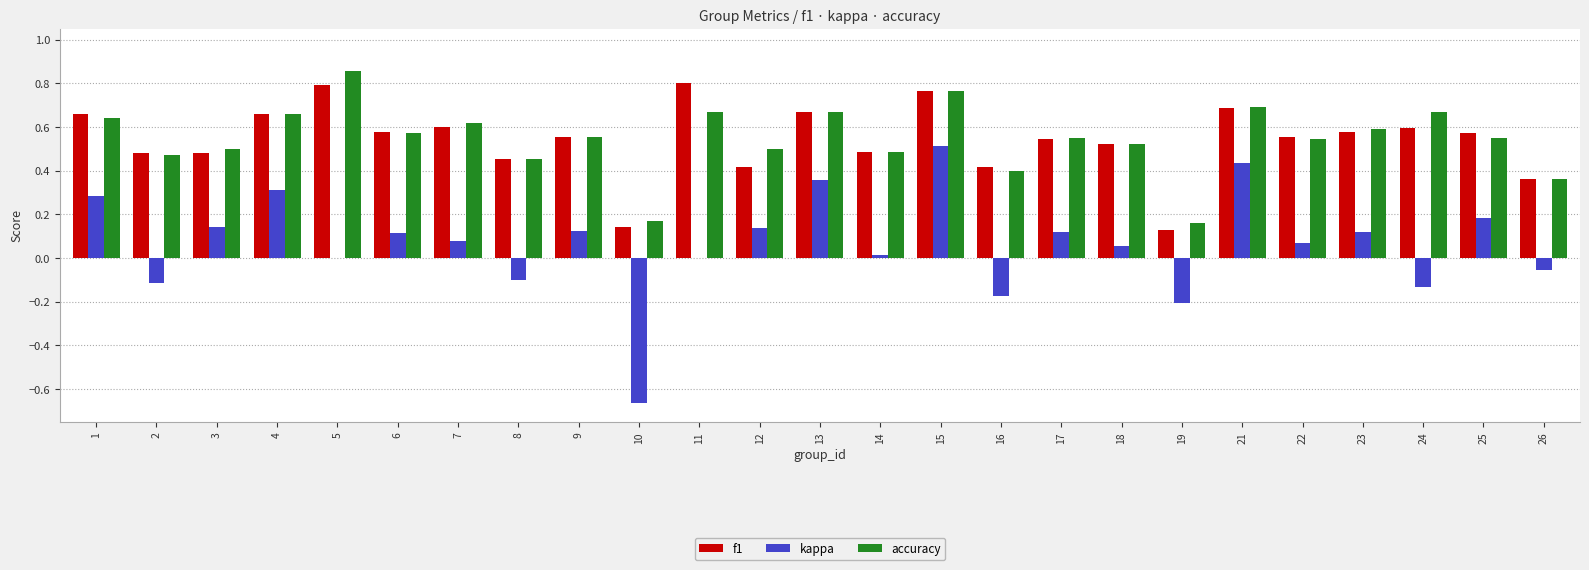

Does the chart contain stacked bars?

No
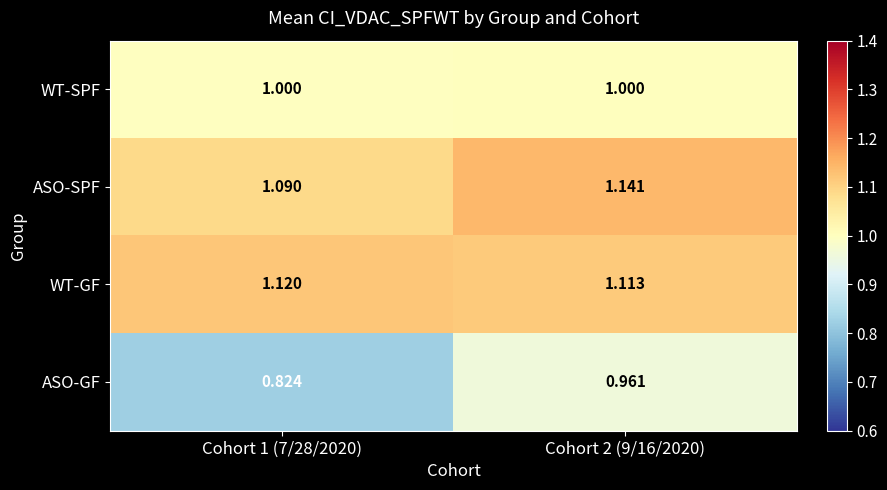

Rank the series at Cohort 2 (9/16/2020) from lowest to highest value.

ASO-GF, WT-SPF, WT-GF, ASO-SPF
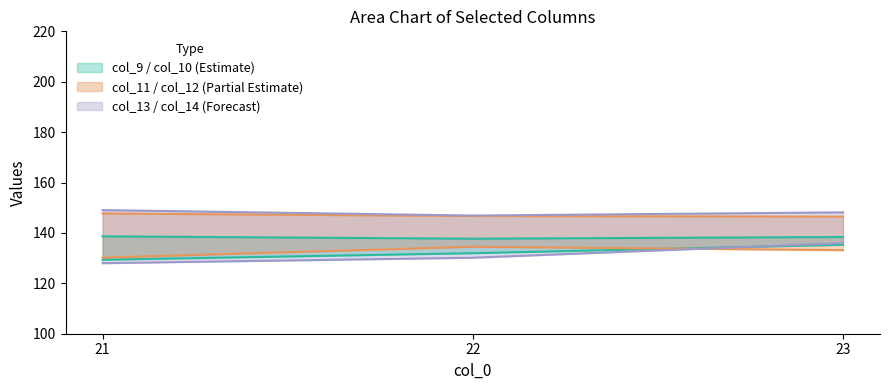

At which category is the sum across all series the highest?

23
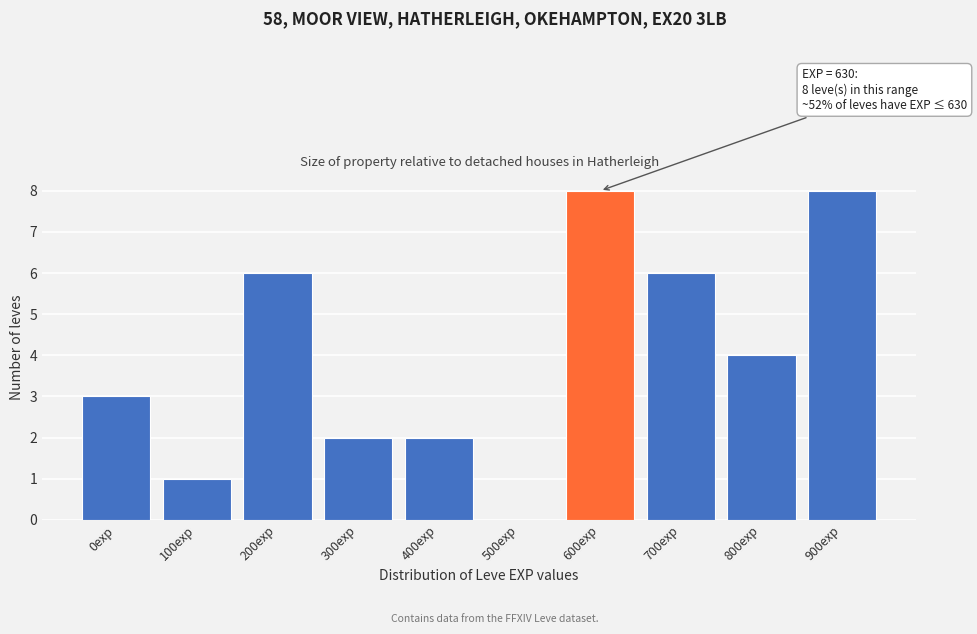

Reading left to right, list all the values displayed in this chart.

0exp=3	100exp=1	200exp=6	300exp=2	400exp=2	500exp=0	600exp=8	700exp=6	800exp=4	900exp=8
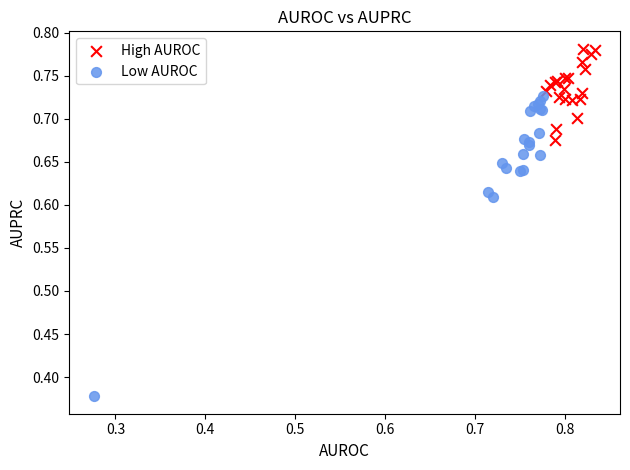

Which series contains the lowest Y value?

Low AUROC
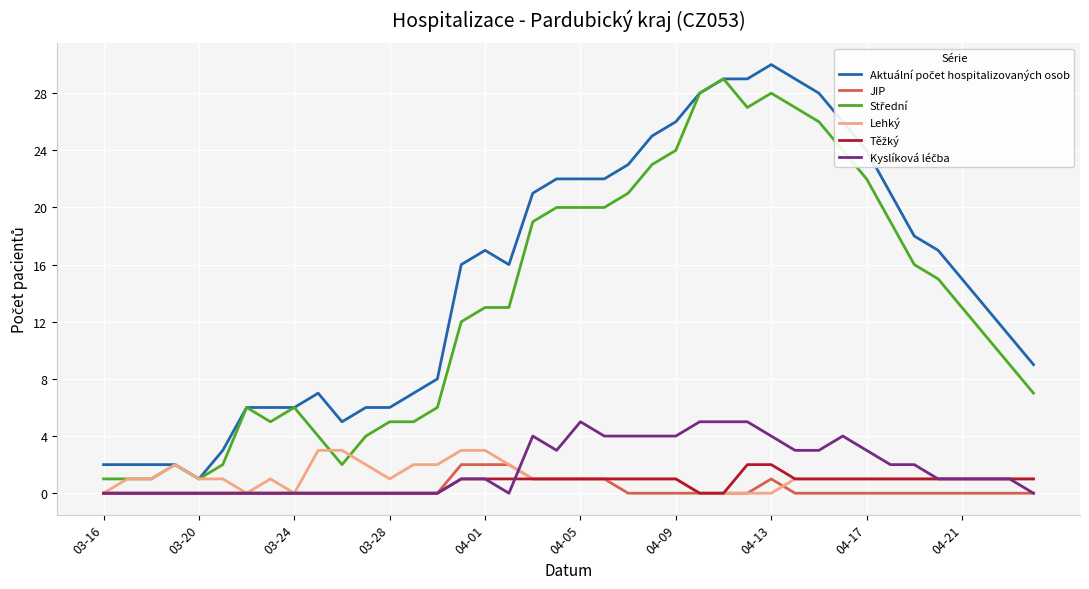

At which category is the sum across all series the highest?

04-13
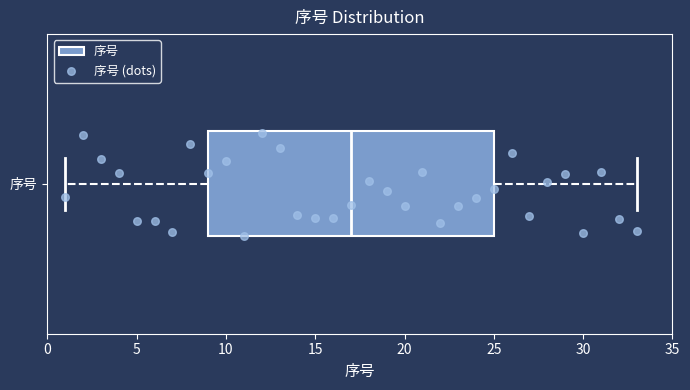

Read this box plot against the x-axis: the position of the median line, the range covered by the box, and the ends of both whiskers. The values are not printed on the chart, so give them approximately, as read against the axis.

median 17, box 9 to 25, whiskers 1 to 33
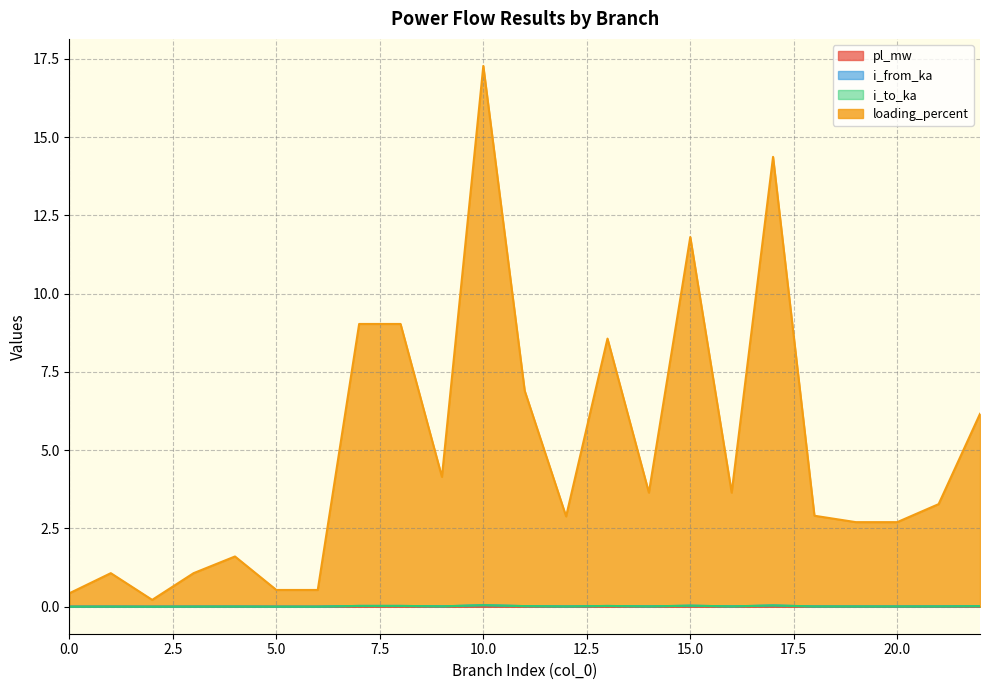

Is it true that pl_mw equals 0.0 at 3?

False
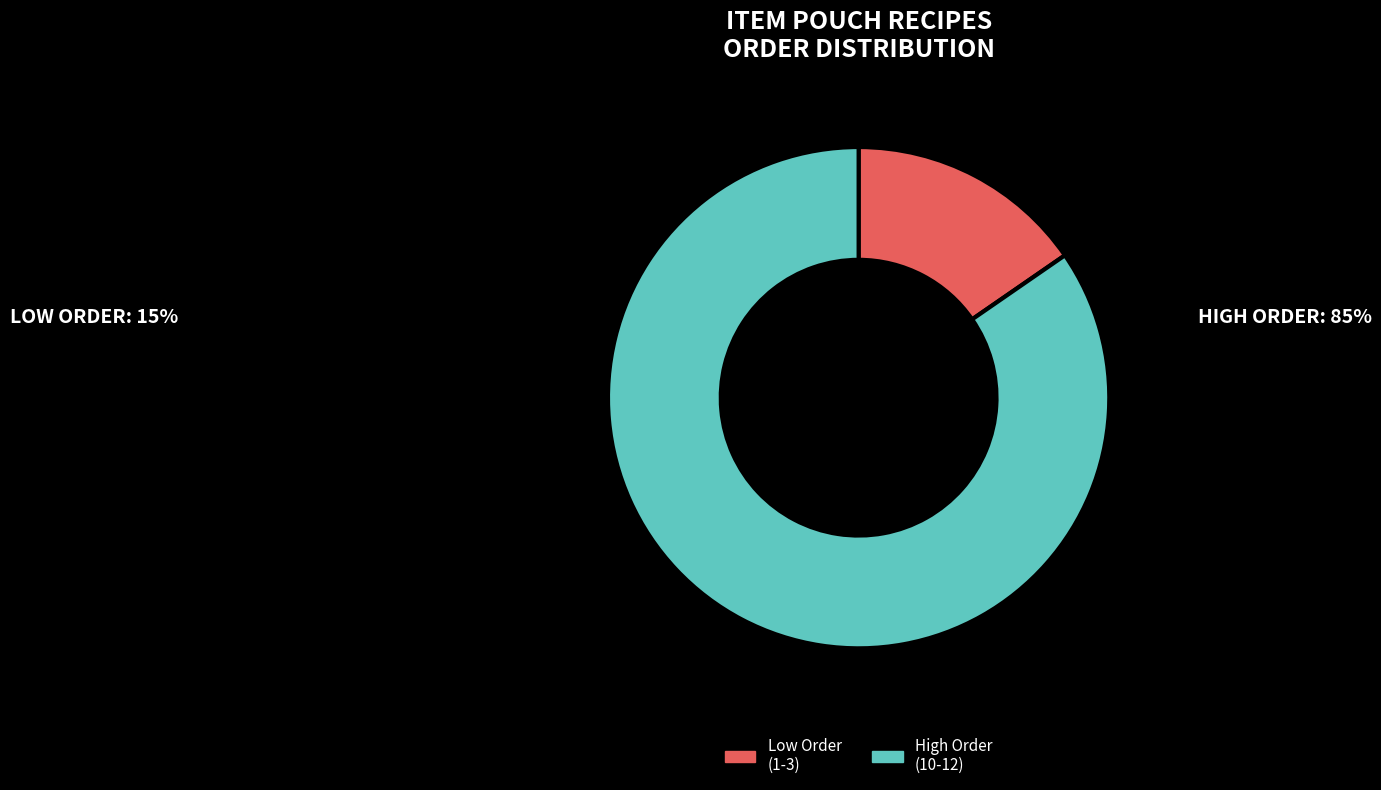

True or false: High Order (10-12) accounts for 85% of the total.

True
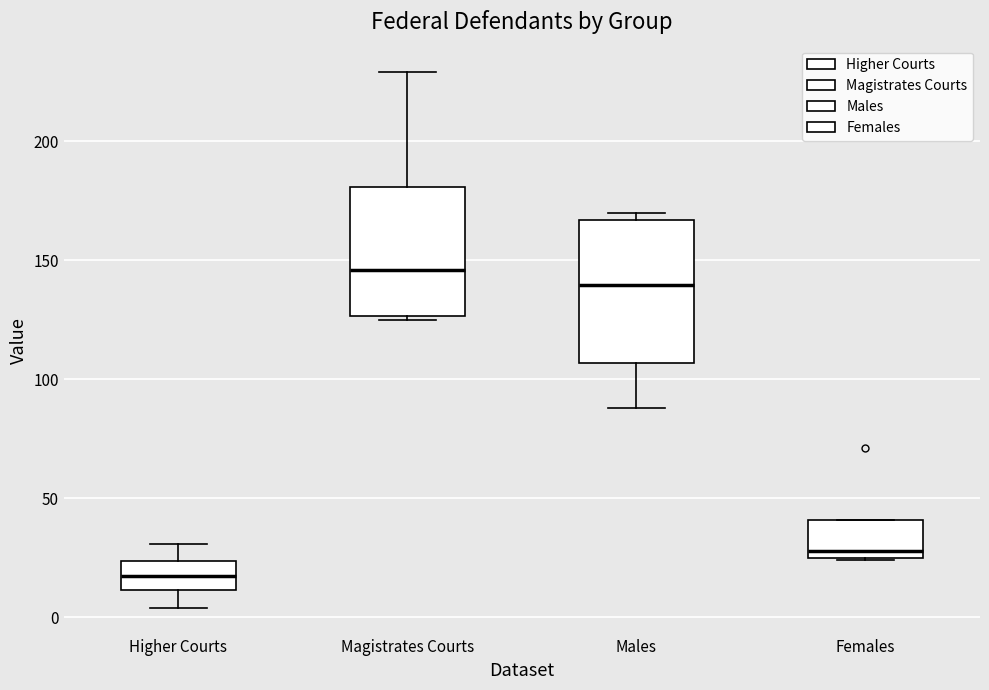

Reading left to right, transcribe this box plot: for each box, give where its median line is, the range the box spans, and where its two whiskers end, as read against the y-axis. The values are not printed on the chart, so give them approximately, as read against the axis.

Higher Courts: median 20, box 10 to 25, whiskers 5 to 30
Magistrates Courts: median 145, box 125 to 180, whiskers 125 to 230
Males: median 140, box 105 to 165, whiskers 90 to 170
Females: median 30, box 25 to 40, whiskers 25 to 40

TRY IT:
Rewrite the material from the line with "Higher Courts: median" through the end, replacing every "whiskers" with "whisker ends" and keeping everything else the same.

EXERCISE ANSWER:
Higher Courts: median 20, box 10 to 25, whisker ends 5 to 30
Magistrates Courts: median 145, box 125 to 180, whisker ends 125 to 230
Males: median 140, box 105 to 165, whisker ends 90 to 170
Females: median 30, box 25 to 40, whisker ends 25 to 40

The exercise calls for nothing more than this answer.